───── SUPPLIED DATA ─────

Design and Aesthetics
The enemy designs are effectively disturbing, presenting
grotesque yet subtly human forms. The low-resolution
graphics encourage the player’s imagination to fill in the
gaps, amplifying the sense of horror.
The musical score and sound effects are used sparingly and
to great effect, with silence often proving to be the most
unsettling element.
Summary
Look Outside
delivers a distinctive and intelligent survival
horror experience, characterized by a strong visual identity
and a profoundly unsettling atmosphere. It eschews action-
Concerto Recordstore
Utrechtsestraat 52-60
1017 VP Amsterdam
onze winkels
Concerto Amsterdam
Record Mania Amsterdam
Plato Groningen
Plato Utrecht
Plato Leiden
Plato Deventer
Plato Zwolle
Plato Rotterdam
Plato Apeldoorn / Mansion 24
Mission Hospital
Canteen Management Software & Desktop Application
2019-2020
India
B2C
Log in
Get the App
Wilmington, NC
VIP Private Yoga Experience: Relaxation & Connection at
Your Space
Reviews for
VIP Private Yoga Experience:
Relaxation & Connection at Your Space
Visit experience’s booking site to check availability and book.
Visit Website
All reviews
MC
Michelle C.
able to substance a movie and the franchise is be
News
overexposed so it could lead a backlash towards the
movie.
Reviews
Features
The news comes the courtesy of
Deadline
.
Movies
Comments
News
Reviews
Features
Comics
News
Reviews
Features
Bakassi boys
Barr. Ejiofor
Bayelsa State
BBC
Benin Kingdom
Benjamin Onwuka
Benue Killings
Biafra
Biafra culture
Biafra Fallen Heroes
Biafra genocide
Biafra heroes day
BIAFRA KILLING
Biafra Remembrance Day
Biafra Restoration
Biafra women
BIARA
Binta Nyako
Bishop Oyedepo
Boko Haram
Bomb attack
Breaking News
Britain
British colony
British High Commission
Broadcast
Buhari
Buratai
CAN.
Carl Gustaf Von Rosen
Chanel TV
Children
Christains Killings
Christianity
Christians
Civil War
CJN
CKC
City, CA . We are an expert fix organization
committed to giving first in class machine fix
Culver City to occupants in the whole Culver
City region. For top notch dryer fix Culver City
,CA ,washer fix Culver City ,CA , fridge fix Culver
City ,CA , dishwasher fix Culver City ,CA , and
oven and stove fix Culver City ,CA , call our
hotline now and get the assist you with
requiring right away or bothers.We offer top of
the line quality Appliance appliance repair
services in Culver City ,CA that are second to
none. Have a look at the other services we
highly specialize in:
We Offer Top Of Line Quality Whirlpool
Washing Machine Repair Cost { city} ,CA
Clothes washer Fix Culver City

─────

■ TASK STATEMENT ■
From the records above, print exactly the lines that run from the line with "Canteen Management Software" to the line with "City ,CA , dishwasher", inclusive.

■ REPLY TO THE EXERCISE ■
Canteen Management Software & Desktop Application
2019-2020
India
B2C
Log in
Get the App
Wilmington, NC
VIP Private Yoga Experience: Relaxation & Connection at
Your Space
Reviews for
VIP Private Yoga Experience:
Relaxation & Connection at Your Space
Visit experience’s booking site to check availability and book.
Visit Website
All reviews
MC
Michelle C.
able to substance a movie and the franchise is be
News
overexposed so it could lead a backlash towards the
movie.
Reviews
Features
The news comes the courtesy of
Deadline
.
Movies
Comments
News
Reviews
Features
Comics
News
Reviews
Features
Bakassi boys
Barr. Ejiofor
Bayelsa State
BBC
Benin Kingdom
Benjamin Onwuka
Benue Killings
Biafra
Biafra culture
Biafra Fallen Heroes
Biafra genocide
Biafra heroes day
BIAFRA KILLING
Biafra Remembrance Day
Biafra Restoration
Biafra women
BIARA
Binta Nyako
Bishop Oyedepo
Boko Haram
Bomb attack
Breaking News
Britain
British colony
British High Commission
Broadcast
Buhari
Buratai
CAN.
Carl Gustaf Von Rosen
Chanel TV
Children
Christains Killings
Christianity
Christians
Civil War
CJN
CKC
City, CA . We are an expert fix organization
committed to giving first in class machine fix
Culver City to occupants in the whole Culver
City region. For top notch dryer fix Culver City
,CA ,washer fix Culver City ,CA , fridge fix Culver
City ,CA , dishwasher fix Culver City ,CA , and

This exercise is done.